- [TASK DETAILS]
Nothing below is to be printed except the lines between the line holding "will stay there" and the line holding "## Detailed behavior", inclusive, each exactly as it appears.

------------------------------------------------------------------------

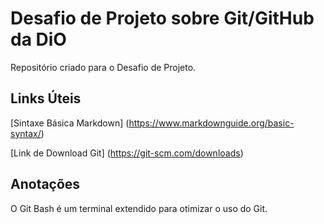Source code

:# Desafio de Projeto sobre Git/GitHub da DiO
Repositório criado para o Desafio de Projeto.

## Links Úteis
[Sintaxe Básica Markdown] (https://www.markdownguide.org/basic-syntax/)

[Link de Download Git] (https://git-scm.com/downloads)

## Anotações

O Git Bash é um terminal extendido para otimizar o uso do Git.
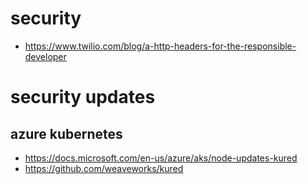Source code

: # security
- https://www.twilio.com/blog/a-http-headers-for-the-responsible-developer

# security updates

## azure kubernetes
- https://docs.microsoft.com/en-us/azure/aks/node-updates-kured
- https://github.com/weaveworks/kured
<!-- Copyright (c) 2019 Geoffrey Huntley. All rights reserved. -->
<!-- SPDX-License-Identifier: AGPL-3.0 -->

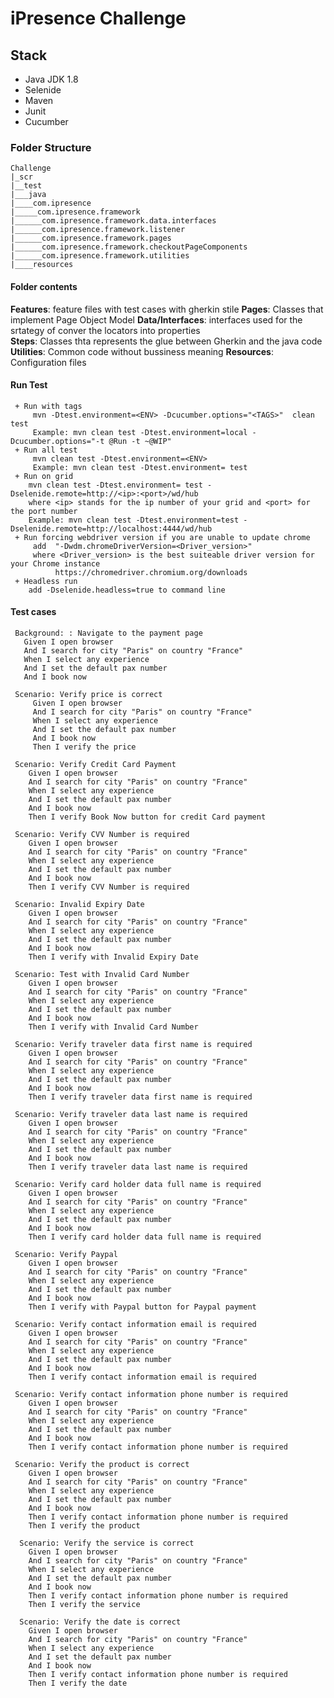 # iPresence Challenge

## Stack
+ Java JDK 1.8 
+ Selenide
+ Maven
+ Junit 
+ Cucumber

### Folder Structure 
    Challenge
    |_scr
    |__test
    |___java
    |____com.ipresence
    |_____com.ipresence.framework
    |______com.ipresence.framework.data.interfaces
    |______com.ipresence.framework.listener
    |______com.ipresence.framework.pages
    |______com.ipresence.framework.checkoutPageComponents
    |______com.ipresence.framework.utilities
    |____resources

#### Folder contents
**Features**: feature files with test cases with gherkin stile
**Pages**: Classes that implement Page Object Model 
**Data/Interfaces**: interfaces used for the srtategy of conver the locators into properties  
**Steps**: Classes thta represents the glue between Gherkin and the java code
**Utilities**: Common code without bussiness meaning 
**Resources**: Configuration files

    
####  Run Test 
     + Run with tags     
         mvn -Dtest.environment=<ENV> -Dcucumber.options="<TAGS>"  clean test
         Example: mvn clean test -Dtest.environment=local -Dcucumber.options="-t @Run -t ~@WIP"
     + Run all test 
         mvn clean test -Dtest.environment=<ENV>      
         Example: mvn clean test -Dtest.environment= test
     + Run on grid     
        mvn clean test -Dtest.environment= test -Dselenide.remote=http://<ip>:<port>/wd/hub
        where <ip> stands for the ip number of your grid and <port> for the port number
        Example: mvn clean test -Dtest.environment=test -Dselenide.remote=http://localhost:4444/wd/hub
     + Run forcing webdriver version if you are unable to update chrome
         add  "-Dwdm.chromeDriverVersion=<Driver_version>"
         where <Driver_version> is the best suiteable driver version for your Chrome instance 
              https://chromedriver.chromium.org/downloads
     + Headless run   
        add -Dselenide.headless=true to command line

      
#### Test cases
  
     Background: : Navigate to the payment page
       Given I open browser
       And I search for city "Paris" on country "France"
       When I select any experience
       And I set the default pax number
       And I book now
   
     Scenario: Verify price is correct
         Given I open browser
         And I search for city "Paris" on country "France"
         When I select any experience
         And I set the default pax number
         And I book now  
         Then I verify the price
   
     Scenario: Verify Credit Card Payment
        Given I open browser
        And I search for city "Paris" on country "France"
        When I select any experience
        And I set the default pax number
        And I book now       
        Then I verify Book Now button for credit Card payment
   
     Scenario: Verify CVV Number is required
        Given I open browser
        And I search for city "Paris" on country "France"
        When I select any experience
        And I set the default pax number
        And I book now  
        Then I verify CVV Number is required
   
     Scenario: Invalid Expiry Date
        Given I open browser
        And I search for city "Paris" on country "France"
        When I select any experience
        And I set the default pax number
        And I book now  
        Then I verify with Invalid Expiry Date
   
     Scenario: Test with Invalid Card Number
        Given I open browser
        And I search for city "Paris" on country "France"
        When I select any experience
        And I set the default pax number
        And I book now  
        Then I verify with Invalid Card Number
   
     Scenario: Verify traveler data first name is required
        Given I open browser
        And I search for city "Paris" on country "France"
        When I select any experience
        And I set the default pax number
        And I book now  
        Then I verify traveler data first name is required
   
     Scenario: Verify traveler data last name is required
        Given I open browser
        And I search for city "Paris" on country "France"
        When I select any experience
        And I set the default pax number
        And I book now  
        Then I verify traveler data last name is required
   
     Scenario: Verify card holder data full name is required
        Given I open browser
        And I search for city "Paris" on country "France"
        When I select any experience
        And I set the default pax number
        And I book now  
        Then I verify card holder data full name is required
   
     Scenario: Verify Paypal
        Given I open browser
        And I search for city "Paris" on country "France"
        When I select any experience
        And I set the default pax number
        And I book now  
        Then I verify with Paypal button for Paypal payment
   
     Scenario: Verify contact information email is required
        Given I open browser
        And I search for city "Paris" on country "France"
        When I select any experience
        And I set the default pax number
        And I book now  
        Then I verify contact information email is required
   
     Scenario: Verify contact information phone number is required
        Given I open browser
        And I search for city "Paris" on country "France"
        When I select any experience
        And I set the default pax number
        And I book now  
        Then I verify contact information phone number is required
        
     Scenario: Verify the product is correct
        Given I open browser
        And I search for city "Paris" on country "France"
        When I select any experience
        And I set the default pax number
        And I book now  
        Then I verify contact information phone number is required
        Then I verify the product

      Scenario: Verify the service is correct
        Given I open browser
        And I search for city "Paris" on country "France"
        When I select any experience
        And I set the default pax number
        And I book now  
        Then I verify contact information phone number is required
        Then I verify the service

      Scenario: Verify the date is correct
        Given I open browser
        And I search for city "Paris" on country "France"
        When I select any experience
        And I set the default pax number
        And I book now  
        Then I verify contact information phone number is required
        Then I verify the date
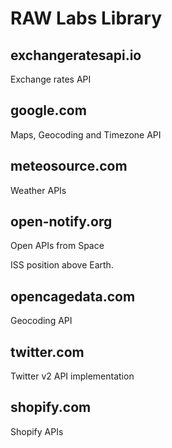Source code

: # RAW Labs Library 

## exchangeratesapi.io

Exchange rates API 

## google.com

Maps, Geocoding and Timezone API

## meteosource.com

Weather APIs

## open-notify.org

Open APIs from Space<p>
ISS position above Earth.

## opencagedata.com

Geocoding API<p>

## twitter.com

Twitter v2 API implementation<p>

## shopify.com

Shopify APIs

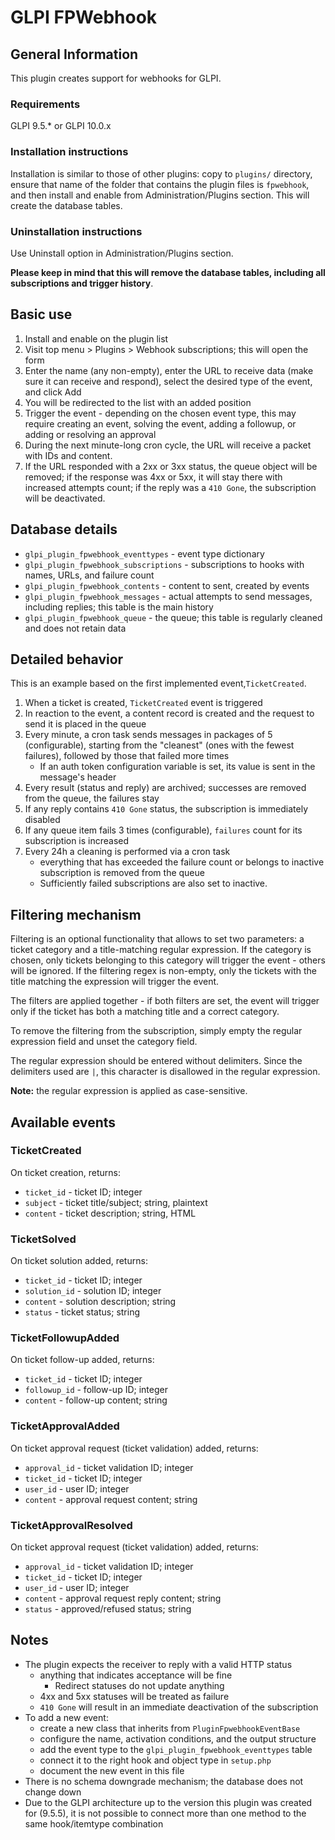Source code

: # GLPI FPWebhook

## General Information

This plugin creates support for webhooks for GLPI.

### Requirements

GLPI 9.5.* or GLPI 10.0.x

### Installation instructions

Installation is similar to those of other plugins: copy to `plugins/` directory, ensure that name of the folder that
contains the plugin files is `fpwebhook`, and then install and enable from Administration/Plugins section. This will
create the database tables.

### Uninstallation instructions

Use Uninstall option in Administration/Plugins section.

**Please keep in mind that this will remove the database tables, including all subscriptions and trigger history**.

## Basic use

1. Install and enable on the plugin list
2. Visit top menu > Plugins > Webhook subscriptions; this will open the form
3. Enter the name (any non-empty), enter the URL to receive data (make sure it can receive and respond), select the
   desired type of the event, and click Add
4. You will be redirected to the list with an added position
5. Trigger the event - depending on the chosen event type, this may require creating an event, solving the event, adding
   a followup, or adding or resolving an approval
6. During the next minute-long cron cycle, the URL will receive a packet with IDs and content.
7. If the URL responded with a 2xx or 3xx status, the queue object will be removed; if the response was 4xx or 5xx, it
   will stay there with increased attempts count; if the reply was a `410 Gone`, the subscription will be deactivated.

## Database details

* `glpi_plugin_fpwebhook_eventtypes` - event type dictionary
* `glpi_plugin_fpwebhook_subscriptions` - subscriptions to hooks with names, URLs, and failure count
* `glpi_plugin_fpwebhook_contents` - content to sent, created by events
* `glpi_plugin_fpwebhook_messages` - actual attempts to send messages, including replies; this table is the main history
* `glpi_plugin_fpwebhook_queue` - the queue; this table is regularly cleaned and does not retain data

## Detailed behavior

This is an example based on the first implemented event,`TicketCreated`.

1. When a ticket is created, `TicketCreated` event is triggered
2. In reaction to the event, a content record is created and the request to send it is placed in the queue
3. Every minute, a cron task sends messages in packages of 5 (configurable), starting from the "cleanest"
   (ones with the fewest failures), followed by those that failed more times
    * If an auth token configuration variable is set, its value is sent in the message's header
4. Every result (status and reply) are archived; successes are removed from the queue, the failures stay
5. If any reply contains `410 Gone` status, the subscription is immediately disabled
6. If any queue item fails 3 times (configurable), `failures` count for its subscription is increased
7. Every 24h a cleaning is performed via a cron task
    * everything that has exceeded the failure count or belongs to inactive subscription is removed from the queue
    * Sufficiently failed subscriptions are also set to inactive.

## Filtering mechanism

Filtering is an optional functionality that allows to set two parameters: a ticket category and a title-matching regular
expression. If the category is chosen, only tickets belonging to this category will trigger the event - others will be
ignored. If the filtering regex is non-empty, only the tickets with the title matching the expression will trigger the
event.

The filters are applied together - if both filters are set, the event will trigger only if the ticket has both a
matching title and a correct category.

To remove the filtering from the subscription, simply empty the regular expression field and unset the category field.

The regular expression should be entered without delimiters. Since the delimiters used are `|`, this character is
disallowed in the regular expression.

**Note:** the regular expression is applied as case-sensitive.

## Available events

### TicketCreated

On ticket creation, returns:

* `ticket_id` - ticket ID; integer
* `subject` - ticket title/subject; string, plaintext
* `content` - ticket description; string, HTML

### TicketSolved

On ticket solution added, returns:

* `ticket_id` - ticket ID; integer
* `solution_id` - solution ID; integer
* `content` - solution description; string
* `status` - ticket status; string

### TicketFollowupAdded

On ticket follow-up added, returns:

* `ticket_id` - ticket ID; integer
* `followup_id` - follow-up ID; integer
* `content` - follow-up content; string

### TicketApprovalAdded

On ticket approval request (ticket validation) added, returns:

* `approval_id` - ticket validation ID; integer
* `ticket_id` - ticket ID; integer
* `user_id` - user ID; integer
* `content` - approval request content; string

### TicketApprovalResolved

On ticket approval request (ticket validation) added, returns:

* `approval_id` - ticket validation ID; integer
* `ticket_id` - ticket ID; integer
* `user_id` - user ID; integer
* `content` - approval request reply content; string
* `status` - approved/refused status; string

## Notes

* The plugin expects the receiver to reply with a valid HTTP status
    * anything that indicates acceptance will be fine
        * Redirect statuses do not update anything
    * 4xx and 5xx statuses will be treated as failure
    * `410 Gone` will result in an immediate deactivation of the subscription
* To add a new event:
    * create a new class that inherits from `PluginFpwebhookEventBase`
    * configure the name, activation conditions, and the output structure
    * add the event type to the `glpi_plugin_fpwebhook_eventtypes` table
    * connect it to the right hook and object type in `setup.php`
    * document the new event in this file
* There is no schema downgrade mechanism; the database does not change down
* Due to the GLPI architecture up to the version this plugin was created for (9.5.5), it is not possible to connect more
  than one method to the same hook/itemtype combination
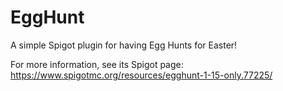 # EggHunt
A simple Spigot plugin for having Egg Hunts for Easter!

For more information, see its Spigot page: https://www.spigotmc.org/resources/egghunt-1-15-only.77225/
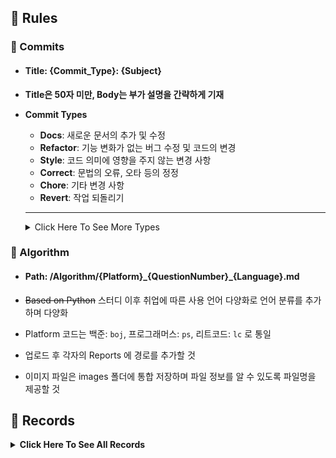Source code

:## :scroll: Rules

###   :round_pushpin: Commits

- #### Title: {Commit_Type}: {Subject}

- **Title은 50자 미만, Body는 부가 설명을 간략하게 기재**

- **Commit Types**

  - **Docs**: 새로운 문서의 추가 및 수정
  - **Refactor**: 기능 변화가 없는 버그 수정 및 코드의 변경
  - **Style**: 코드 의미에 영향을 주지 않는 변경 사항
  - **Correct**: 문법의 오류, 오타 등의 정정
  - **Chore**: 기타 변경 사항
  - **Revert**: 작업 되돌리기

  ---
  
  <details>
      <summary>Click Here To See More Types</summary>
      <br>
      <p>Feat: 새로운 기능의 추가</p>
      <p>Fix: 버그 수정</p>
      <p>Ci: CI 관련 설정의 수정</p>
      <p>Test: 테스트 코드 추가 혹은 기존 테스트 코드 수정</p>
      <p>Add: 파일 추가</p>
      <p>Move: 파일 이동</p>
  	<p>Delete: 파일 삭제</p>
  	<p>Modify: 파일 변경</p>
  	<p>Correct: 문법 오류, 오타 등의 정정</p>
  </details>

###  :round_pushpin: Algorithm

- ####  Path: /Algorithm/{Platform}\_{QuestionNumber}\_{Language}.md

- ~~Based on Python~~ 스터디 이후 취업에 따른 사용 언어 다양화로 언어 분류를 추가하며 다양화 

- Platform 코드는 백준: `boj`, 프로그래머스: `ps`, 리트코드: `lc` 로 통일
- 업로드 후 각자의 Reports 에 경로를 추가할 것
- 이미지 파일은 images 폴더에 통합 저장하며 파일 정보를 알 수 있도록 파일명을 제공할 것

## :movie_camera: Records

<details>
	<summary><b>Click Here To See All Records</b></summary>
    <div>
        <br>
    	<a href="./Records/TraceofLight.md" style="text-decoration: none; color: #000000; font-weight:bold;">
            TraceofLight's Records
        </a>
    </div>
    <div>
        <br>
    	<a href="./Records/Joripje.md" style="text-decoration: none; color: #000000; font-weight:bold;">
            Joripje's Records
        </a>
    </div>
    <div>
        <br>
    	<a href="./Records/kimsj-git.md" style="text-decoration: none; color: #000000; font-weight:bold;">
            kimsj-git's Records
        </a>
    </div>
    <div>
        <br>
    	<a href="./Records/mucho7.md" style="text-decoration: none; color: #000000; font-weight:bold;">
            mucho7's Records
        </a>
    </div>
    <div>
        <br>
    	<a href="./Records/seotai.md" style="text-decoration: none; color: #000000; font-weight:bold;">
            seotai's Records
        </a>
    </div>
    <div>
        <br>
    	<a href="./Records/sjsjslim.md" style="text-decoration: none; color: #000000; font-weight:bold;">
            sjsjslim's Records
        </a>
    </div>
</details>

------------------------------------------------------------------------

- [FINISHED EXERCISE]
   will stay there with increased attempts count; if the reply was a `410 Gone`, the subscription will be deactivated.

## Database details

* `glpi_plugin_fpwebhook_eventtypes` - event type dictionary
* `glpi_plugin_fpwebhook_subscriptions` - subscriptions to hooks with names, URLs, and failure count
* `glpi_plugin_fpwebhook_contents` - content to sent, created by events
* `glpi_plugin_fpwebhook_messages` - actual attempts to send messages, including replies; this table is the main history
* `glpi_plugin_fpwebhook_queue` - the queue; this table is regularly cleaned and does not retain data

## Detailed behavior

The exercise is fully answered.